◆ **WHAT THIS TASK INVOLVES**
Return the complete listing that follows, with each line reproduced exactly.

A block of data
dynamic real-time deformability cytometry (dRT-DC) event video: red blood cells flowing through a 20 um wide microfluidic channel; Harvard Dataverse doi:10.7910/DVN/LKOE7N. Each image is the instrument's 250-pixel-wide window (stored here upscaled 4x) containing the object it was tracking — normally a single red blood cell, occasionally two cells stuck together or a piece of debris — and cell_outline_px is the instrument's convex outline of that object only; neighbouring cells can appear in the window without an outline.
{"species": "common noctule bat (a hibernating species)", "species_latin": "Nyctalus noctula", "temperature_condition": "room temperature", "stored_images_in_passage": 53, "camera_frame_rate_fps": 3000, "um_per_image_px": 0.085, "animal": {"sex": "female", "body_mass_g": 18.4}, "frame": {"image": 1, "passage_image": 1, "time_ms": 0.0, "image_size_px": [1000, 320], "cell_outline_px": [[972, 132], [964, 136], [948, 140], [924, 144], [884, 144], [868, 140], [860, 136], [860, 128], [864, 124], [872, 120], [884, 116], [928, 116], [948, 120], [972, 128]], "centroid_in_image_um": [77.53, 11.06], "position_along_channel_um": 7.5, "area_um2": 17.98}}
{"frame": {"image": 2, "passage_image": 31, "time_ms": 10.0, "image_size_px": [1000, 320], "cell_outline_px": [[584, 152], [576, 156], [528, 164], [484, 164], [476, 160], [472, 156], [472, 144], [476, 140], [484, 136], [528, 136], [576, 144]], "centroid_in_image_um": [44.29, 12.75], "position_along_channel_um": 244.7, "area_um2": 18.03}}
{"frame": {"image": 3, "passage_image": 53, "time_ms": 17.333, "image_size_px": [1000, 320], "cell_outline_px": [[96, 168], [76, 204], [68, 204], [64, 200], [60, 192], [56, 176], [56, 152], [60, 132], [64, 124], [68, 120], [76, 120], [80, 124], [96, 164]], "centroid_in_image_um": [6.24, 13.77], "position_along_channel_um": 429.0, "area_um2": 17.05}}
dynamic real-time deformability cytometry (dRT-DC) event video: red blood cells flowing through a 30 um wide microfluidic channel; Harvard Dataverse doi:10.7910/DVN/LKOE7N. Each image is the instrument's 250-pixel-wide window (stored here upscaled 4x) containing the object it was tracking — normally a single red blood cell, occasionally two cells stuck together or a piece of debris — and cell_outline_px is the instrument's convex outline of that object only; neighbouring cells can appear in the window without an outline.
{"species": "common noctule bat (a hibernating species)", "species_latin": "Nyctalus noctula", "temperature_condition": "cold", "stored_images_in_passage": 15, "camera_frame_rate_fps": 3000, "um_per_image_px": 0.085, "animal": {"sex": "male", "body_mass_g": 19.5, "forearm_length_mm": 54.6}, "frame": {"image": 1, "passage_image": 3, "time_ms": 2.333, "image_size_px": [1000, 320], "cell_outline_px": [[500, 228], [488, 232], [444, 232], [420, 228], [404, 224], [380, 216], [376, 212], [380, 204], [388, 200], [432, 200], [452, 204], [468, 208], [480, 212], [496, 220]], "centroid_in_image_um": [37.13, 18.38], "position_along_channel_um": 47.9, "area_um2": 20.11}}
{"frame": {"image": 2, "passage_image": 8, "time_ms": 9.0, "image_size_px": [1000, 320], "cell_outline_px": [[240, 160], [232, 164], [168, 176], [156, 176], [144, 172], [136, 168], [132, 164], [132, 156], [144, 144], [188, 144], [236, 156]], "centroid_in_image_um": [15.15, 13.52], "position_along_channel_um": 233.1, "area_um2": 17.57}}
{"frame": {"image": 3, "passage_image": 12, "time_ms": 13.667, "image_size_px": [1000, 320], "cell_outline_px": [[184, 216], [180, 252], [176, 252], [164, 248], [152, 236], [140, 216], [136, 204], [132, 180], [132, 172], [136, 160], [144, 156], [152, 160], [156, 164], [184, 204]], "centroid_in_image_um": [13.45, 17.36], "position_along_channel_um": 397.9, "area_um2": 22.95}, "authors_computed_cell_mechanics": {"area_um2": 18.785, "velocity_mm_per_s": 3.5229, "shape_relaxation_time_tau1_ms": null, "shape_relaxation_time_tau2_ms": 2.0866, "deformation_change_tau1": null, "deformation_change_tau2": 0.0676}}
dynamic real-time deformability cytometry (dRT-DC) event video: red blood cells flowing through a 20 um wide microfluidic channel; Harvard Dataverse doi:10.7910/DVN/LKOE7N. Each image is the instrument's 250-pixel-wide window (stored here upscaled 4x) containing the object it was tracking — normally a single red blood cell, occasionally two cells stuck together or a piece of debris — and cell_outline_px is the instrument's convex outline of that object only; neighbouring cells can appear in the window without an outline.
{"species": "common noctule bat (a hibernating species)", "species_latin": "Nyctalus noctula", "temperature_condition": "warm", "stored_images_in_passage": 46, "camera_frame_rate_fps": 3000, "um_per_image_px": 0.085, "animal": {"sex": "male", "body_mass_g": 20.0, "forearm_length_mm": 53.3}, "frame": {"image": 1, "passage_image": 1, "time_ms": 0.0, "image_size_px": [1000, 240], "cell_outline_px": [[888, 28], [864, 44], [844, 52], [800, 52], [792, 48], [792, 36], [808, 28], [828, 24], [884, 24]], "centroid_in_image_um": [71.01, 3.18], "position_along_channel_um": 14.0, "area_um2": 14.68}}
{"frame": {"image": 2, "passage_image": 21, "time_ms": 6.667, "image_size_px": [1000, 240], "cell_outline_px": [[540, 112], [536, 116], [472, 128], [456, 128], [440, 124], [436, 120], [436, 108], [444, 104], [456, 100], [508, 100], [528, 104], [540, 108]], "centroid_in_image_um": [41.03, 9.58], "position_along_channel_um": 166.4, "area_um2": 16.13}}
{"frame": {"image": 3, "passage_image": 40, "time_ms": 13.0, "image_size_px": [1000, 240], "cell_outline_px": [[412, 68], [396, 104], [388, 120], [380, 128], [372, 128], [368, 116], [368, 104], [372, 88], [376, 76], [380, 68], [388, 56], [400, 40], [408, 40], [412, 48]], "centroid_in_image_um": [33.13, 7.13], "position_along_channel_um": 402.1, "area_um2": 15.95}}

◆ **ANSWER TO THE PROBLEM**
dynamic real-time deformability cytometry (dRT-DC) event video: red blood cells flowing through a 20 um wide microfluidic channel; Harvard Dataverse doi:10.7910/DVN/LKOE7N. Each image is the instrument's 250-pixel-wide window (stored here upscaled 4x) containing the object it was tracking — normally a single red blood cell, occasionally two cells stuck together or a piece of debris — and cell_outline_px is the instrument's convex outline of that object only; neighbouring cells can appear in the window without an outline.
{"species": "common noctule bat (a hibernating species)", "species_latin": "Nyctalus noctula", "temperature_condition": "room temperature", "stored_images_in_passage": 53, "camera_frame_rate_fps": 3000, "um_per_image_px": 0.085, "animal": {"sex": "female", "body_mass_g": 18.4}, "frame": {"image": 1, "passage_image": 1, "time_ms": 0.0, "image_size_px": [1000, 320], "cell_outline_px": [[972, 132], [964, 136], [948, 140], [924, 144], [884, 144], [868, 140], [860, 136], [860, 128], [864, 124], [872, 120], [884, 116], [928, 116], [948, 120], [972, 128]], "centroid_in_image_um": [77.53, 11.06], "position_along_channel_um": 7.5, "area_um2": 17.98}}
{"frame": {"image": 2, "passage_image": 31, "time_ms": 10.0, "image_size_px": [1000, 320], "cell_outline_px": [[584, 152], [576, 156], [528, 164], [484, 164], [476, 160], [472, 156], [472, 144], [476, 140], [484, 136], [528, 136], [576, 144]], "centroid_in_image_um": [44.29, 12.75], "position_along_channel_um": 244.7, "area_um2": 18.03}}
{"frame": {"image": 3, "passage_image": 53, "time_ms": 17.333, "image_size_px": [1000, 320], "cell_outline_px": [[96, 168], [76, 204], [68, 204], [64, 200], [60, 192], [56, 176], [56, 152], [60, 132], [64, 124], [68, 120], [76, 120], [80, 124], [96, 164]], "centroid_in_image_um": [6.24, 13.77], "position_along_channel_um": 429.0, "area_um2": 17.05}}
dynamic real-time deformability cytometry (dRT-DC) event video: red blood cells flowing through a 30 um wide microfluidic channel; Harvard Dataverse doi:10.7910/DVN/LKOE7N. Each image is the instrument's 250-pixel-wide window (stored here upscaled 4x) containing the object it was tracking — normally a single red blood cell, occasionally two cells stuck together or a piece of debris — and cell_outline_px is the instrument's convex outline of that object only; neighbouring cells can appear in the window without an outline.
{"species": "common noctule bat (a hibernating species)", "species_latin": "Nyctalus noctula", "temperature_condition": "cold", "stored_images_in_passage": 15, "camera_frame_rate_fps": 3000, "um_per_image_px": 0.085, "animal": {"sex": "male", "body_mass_g": 19.5, "forearm_length_mm": 54.6}, "frame": {"image": 1, "passage_image": 3, "time_ms": 2.333, "image_size_px": [1000, 320], "cell_outline_px": [[500, 228], [488, 232], [444, 232], [420, 228], [404, 224], [380, 216], [376, 212], [380, 204], [388, 200], [432, 200], [452, 204], [468, 208], [480, 212], [496, 220]], "centroid_in_image_um": [37.13, 18.38], "position_along_channel_um": 47.9, "area_um2": 20.11}}
{"frame": {"image": 2, "passage_image": 8, "time_ms": 9.0, "image_size_px": [1000, 320], "cell_outline_px": [[240, 160], [232, 164], [168, 176], [156, 176], [144, 172], [136, 168], [132, 164], [132, 156], [144, 144], [188, 144], [236, 156]], "centroid_in_image_um": [15.15, 13.52], "position_along_channel_um": 233.1, "area_um2": 17.57}}
{"frame": {"image": 3, "passage_image": 12, "time_ms": 13.667, "image_size_px": [1000, 320], "cell_outline_px": [[184, 216], [180, 252], [176, 252], [164, 248], [152, 236], [140, 216], [136, 204], [132, 180], [132, 172], [136, 160], [144, 156], [152, 160], [156, 164], [184, 204]], "centroid_in_image_um": [13.45, 17.36], "position_along_channel_um": 397.9, "area_um2": 22.95}, "authors_computed_cell_mechanics": {"area_um2": 18.785, "velocity_mm_per_s": 3.5229, "shape_relaxation_time_tau1_ms": null, "shape_relaxation_time_tau2_ms": 2.0866, "deformation_change_tau1": null, "deformation_change_tau2": 0.0676}}
dynamic real-time deformability cytometry (dRT-DC) event video: red blood cells flowing through a 20 um wide microfluidic channel; Harvard Dataverse doi:10.7910/DVN/LKOE7N. Each image is the instrument's 250-pixel-wide window (stored here upscaled 4x) containing the object it was tracking — normally a single red blood cell, occasionally two cells stuck together or a piece of debris — and cell_outline_px is the instrument's convex outline of that object only; neighbouring cells can appear in the window without an outline.
{"species": "common noctule bat (a hibernating species)", "species_latin": "Nyctalus noctula", "temperature_condition": "warm", "stored_images_in_passage": 46, "camera_frame_rate_fps": 3000, "um_per_image_px": 0.085, "animal": {"sex": "male", "body_mass_g": 20.0, "forearm_length_mm": 53.3}, "frame": {"image": 1, "passage_image": 1, "time_ms": 0.0, "image_size_px": [1000, 240], "cell_outline_px": [[888, 28], [864, 44], [844, 52], [800, 52], [792, 48], [792, 36], [808, 28], [828, 24], [884, 24]], "centroid_in_image_um": [71.01, 3.18], "position_along_channel_um": 14.0, "area_um2": 14.68}}
{"frame": {"image": 2, "passage_image": 21, "time_ms": 6.667, "image_size_px": [1000, 240], "cell_outline_px": [[540, 112], [536, 116], [472, 128], [456, 128], [440, 124], [436, 120], [436, 108], [444, 104], [456, 100], [508, 100], [528, 104], [540, 108]], "centroid_in_image_um": [41.03, 9.58], "position_along_channel_um": 166.4, "area_um2": 16.13}}
{"frame": {"image": 3, "passage_image": 40, "time_ms": 13.0, "image_size_px": [1000, 240], "cell_outline_px": [[412, 68], [396, 104], [388, 120], [380, 128], [372, 128], [368, 116], [368, 104], [372, 88], [376, 76], [380, 68], [388, 56], [400, 40], [408, 40], [412, 48]], "centroid_in_image_um": [33.13, 7.13], "position_along_channel_um": 402.1, "area_um2": 15.95}}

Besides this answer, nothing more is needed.